As a resident in the area, I feel I truly understand the community and how interventions from us, our partner agencies, charities, and community groups can have such a positive effect on everyday life.
One of the key elements of being effective is having support from our communities, so I would continue to encourage anyone affected by crime or ASB to report it to us and allow us to investigate and support you.
And finally . . . your first two months in the job. How have they been and what have you been focusing on?
In March I was with my Team in Blaenavon when The Duke and Duchess of Cambridge visited Blaenavon Hwb, a community-focused youth centre that helps and supports over 600 local young people; and the World Heritage Site.
This was a real community event with families lining the streets to get a glimpse of the Royals. It was also a great opportunity for me to meet and speak with local business owners, residents and visitors in what is such a historic Welsh town.

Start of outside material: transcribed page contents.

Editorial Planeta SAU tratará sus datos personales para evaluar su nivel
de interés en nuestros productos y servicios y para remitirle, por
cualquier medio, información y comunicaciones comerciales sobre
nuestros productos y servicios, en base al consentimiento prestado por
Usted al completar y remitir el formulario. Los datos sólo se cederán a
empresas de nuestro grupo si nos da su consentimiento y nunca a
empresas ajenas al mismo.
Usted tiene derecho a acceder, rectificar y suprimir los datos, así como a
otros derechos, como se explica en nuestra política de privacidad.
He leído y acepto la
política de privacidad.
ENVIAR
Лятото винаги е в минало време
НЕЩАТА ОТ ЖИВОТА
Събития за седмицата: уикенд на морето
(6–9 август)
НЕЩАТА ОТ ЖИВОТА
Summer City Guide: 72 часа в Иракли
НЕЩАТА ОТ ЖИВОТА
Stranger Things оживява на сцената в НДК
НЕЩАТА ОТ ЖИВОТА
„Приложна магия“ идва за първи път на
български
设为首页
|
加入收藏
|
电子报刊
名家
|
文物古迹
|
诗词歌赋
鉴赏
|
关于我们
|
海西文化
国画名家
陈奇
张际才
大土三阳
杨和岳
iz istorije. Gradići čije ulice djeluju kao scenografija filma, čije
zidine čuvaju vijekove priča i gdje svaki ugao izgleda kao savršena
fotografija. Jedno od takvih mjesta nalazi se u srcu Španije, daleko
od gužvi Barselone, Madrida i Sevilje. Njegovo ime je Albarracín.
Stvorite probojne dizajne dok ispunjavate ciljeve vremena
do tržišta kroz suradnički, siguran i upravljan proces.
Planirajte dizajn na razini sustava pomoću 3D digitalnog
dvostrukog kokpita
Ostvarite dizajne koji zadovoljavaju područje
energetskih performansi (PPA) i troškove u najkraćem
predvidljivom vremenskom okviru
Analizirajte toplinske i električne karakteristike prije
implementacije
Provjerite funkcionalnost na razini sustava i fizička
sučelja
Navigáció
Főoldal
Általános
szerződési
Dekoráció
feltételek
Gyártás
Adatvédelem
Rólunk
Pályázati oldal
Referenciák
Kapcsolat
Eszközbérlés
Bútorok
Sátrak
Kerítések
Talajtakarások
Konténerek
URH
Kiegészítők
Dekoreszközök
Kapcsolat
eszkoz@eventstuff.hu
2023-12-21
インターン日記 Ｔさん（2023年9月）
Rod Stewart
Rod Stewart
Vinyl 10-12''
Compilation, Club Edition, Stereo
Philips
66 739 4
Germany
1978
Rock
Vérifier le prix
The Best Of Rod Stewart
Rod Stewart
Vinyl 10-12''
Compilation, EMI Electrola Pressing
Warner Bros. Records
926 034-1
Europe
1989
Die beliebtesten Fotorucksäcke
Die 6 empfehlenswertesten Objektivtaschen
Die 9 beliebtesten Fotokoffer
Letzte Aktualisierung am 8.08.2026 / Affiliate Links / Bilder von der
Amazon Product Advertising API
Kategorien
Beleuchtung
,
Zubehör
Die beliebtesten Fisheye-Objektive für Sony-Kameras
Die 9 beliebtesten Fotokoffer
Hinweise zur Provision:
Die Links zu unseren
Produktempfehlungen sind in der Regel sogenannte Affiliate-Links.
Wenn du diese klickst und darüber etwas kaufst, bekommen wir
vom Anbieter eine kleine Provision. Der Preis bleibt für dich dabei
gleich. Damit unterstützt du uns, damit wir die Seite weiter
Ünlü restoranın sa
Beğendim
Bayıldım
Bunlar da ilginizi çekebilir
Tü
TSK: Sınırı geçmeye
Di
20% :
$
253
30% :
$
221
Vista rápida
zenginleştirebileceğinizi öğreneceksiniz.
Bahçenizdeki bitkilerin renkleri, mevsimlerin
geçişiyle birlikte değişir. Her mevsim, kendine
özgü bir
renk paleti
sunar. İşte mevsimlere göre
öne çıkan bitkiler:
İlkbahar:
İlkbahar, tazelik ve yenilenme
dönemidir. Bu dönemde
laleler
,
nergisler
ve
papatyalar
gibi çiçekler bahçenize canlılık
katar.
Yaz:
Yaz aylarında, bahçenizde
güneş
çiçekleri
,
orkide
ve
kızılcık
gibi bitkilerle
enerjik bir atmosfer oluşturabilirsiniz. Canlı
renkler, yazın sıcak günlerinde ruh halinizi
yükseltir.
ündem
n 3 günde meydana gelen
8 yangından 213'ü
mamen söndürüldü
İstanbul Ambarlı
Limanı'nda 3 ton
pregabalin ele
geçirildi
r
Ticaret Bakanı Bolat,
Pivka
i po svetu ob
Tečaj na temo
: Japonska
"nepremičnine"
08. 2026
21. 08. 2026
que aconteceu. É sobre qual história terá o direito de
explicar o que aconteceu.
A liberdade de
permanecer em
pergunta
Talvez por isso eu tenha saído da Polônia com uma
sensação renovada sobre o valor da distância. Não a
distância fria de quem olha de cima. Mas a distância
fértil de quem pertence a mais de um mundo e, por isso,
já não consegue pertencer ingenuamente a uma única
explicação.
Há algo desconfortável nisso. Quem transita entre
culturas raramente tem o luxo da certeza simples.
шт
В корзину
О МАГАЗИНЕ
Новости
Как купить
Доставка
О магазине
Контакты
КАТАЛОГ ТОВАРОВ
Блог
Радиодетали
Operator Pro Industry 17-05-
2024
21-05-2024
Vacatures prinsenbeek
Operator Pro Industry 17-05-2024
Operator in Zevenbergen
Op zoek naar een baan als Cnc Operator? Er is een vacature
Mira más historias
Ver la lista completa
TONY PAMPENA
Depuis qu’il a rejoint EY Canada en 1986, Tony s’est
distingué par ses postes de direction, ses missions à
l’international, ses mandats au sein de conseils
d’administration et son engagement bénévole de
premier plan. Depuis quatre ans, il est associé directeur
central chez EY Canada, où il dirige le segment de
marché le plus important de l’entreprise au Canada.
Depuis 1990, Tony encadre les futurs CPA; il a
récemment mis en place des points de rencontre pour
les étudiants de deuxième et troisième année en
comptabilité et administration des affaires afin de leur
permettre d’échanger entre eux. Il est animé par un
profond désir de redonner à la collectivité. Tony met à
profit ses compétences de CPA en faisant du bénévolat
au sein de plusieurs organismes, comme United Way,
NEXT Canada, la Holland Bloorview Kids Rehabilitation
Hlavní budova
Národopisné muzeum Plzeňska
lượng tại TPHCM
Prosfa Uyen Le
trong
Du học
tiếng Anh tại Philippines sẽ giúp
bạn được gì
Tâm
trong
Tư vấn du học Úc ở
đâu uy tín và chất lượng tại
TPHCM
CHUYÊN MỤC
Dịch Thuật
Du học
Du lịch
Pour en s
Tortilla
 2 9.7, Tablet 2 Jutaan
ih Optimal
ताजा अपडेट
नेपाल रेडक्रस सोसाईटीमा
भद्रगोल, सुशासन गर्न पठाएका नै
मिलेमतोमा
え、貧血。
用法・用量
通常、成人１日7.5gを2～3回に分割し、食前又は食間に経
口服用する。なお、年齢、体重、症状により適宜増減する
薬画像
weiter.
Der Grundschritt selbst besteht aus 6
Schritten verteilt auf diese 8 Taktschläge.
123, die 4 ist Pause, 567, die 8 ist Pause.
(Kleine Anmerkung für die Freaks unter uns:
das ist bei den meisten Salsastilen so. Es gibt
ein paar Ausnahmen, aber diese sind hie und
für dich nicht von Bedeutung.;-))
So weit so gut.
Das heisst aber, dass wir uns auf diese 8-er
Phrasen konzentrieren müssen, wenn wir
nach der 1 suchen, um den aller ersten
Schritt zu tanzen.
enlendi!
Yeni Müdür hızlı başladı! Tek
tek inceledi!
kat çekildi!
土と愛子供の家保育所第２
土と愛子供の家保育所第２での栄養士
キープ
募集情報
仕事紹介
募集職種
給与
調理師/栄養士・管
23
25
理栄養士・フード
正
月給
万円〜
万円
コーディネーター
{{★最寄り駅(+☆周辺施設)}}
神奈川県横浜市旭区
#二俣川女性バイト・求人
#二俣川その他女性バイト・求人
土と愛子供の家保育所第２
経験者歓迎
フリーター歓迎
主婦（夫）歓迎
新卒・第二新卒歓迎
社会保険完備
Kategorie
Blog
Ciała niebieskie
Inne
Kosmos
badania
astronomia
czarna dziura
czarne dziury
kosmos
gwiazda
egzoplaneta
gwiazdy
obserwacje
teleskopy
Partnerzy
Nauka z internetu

I was also pleased to see the launch of our allotment watch initiative in Torfaen. CSO Hughes, who’s leading the scheme, has been speaking to plot holders across the area, talking to them about the measures they can put in place to keep their sheds, tools and belongings safe.
Things like marking your tools with SmartWater, securing your storage containers with quality locks and keeping valuables out of sight can make a real difference and deter opportunistic thieves.
Our officers are committed to tackling ASB and associated crime. It’s completely unacceptable and won’t be tolerated in Torfaen.
Which is why I was saddened to see the recent increase in reports of ASB in the evenings in and around Ivor and Broad Street in Blaenavon.
As a result, we’ve increased patrols in the area and will continue to deal robustly with anyone intent on causing upset and distress in the community.
The Easter break has passed, but we’re continuing to urge parents to speak to their children about the impact their behaviour can have on their town and their neighbours.
One of the ways we deal with ASB is to issue dispersal orders in areas that have seen increased reports of disorder. This was the case in Cwmbran recently, where I authorised orders to address the increase in reports.
Orders give us additional powers to direct groups away from the area if their behaviour is likely to contribute to disorder or cause harassment, alarm or distress. If they return after being directed away, they can face arrest.
Our patrols in the town centre will continue and we’re working with local community groups, including Cwmbran Centre to identify those responsible.
In this new role, I lead a team of police officers and community support officers that are enthusiastic and care about the communities they serve. Our focus will continue to be on the issues that are identified to us, which is why I encourage our residents and businesses to discuss any concerns they may have with us so we can continue to commit to keeping Torfaen a safe and enjoyable place to live, work and visit.
I look forward to sharing more news in my next blog.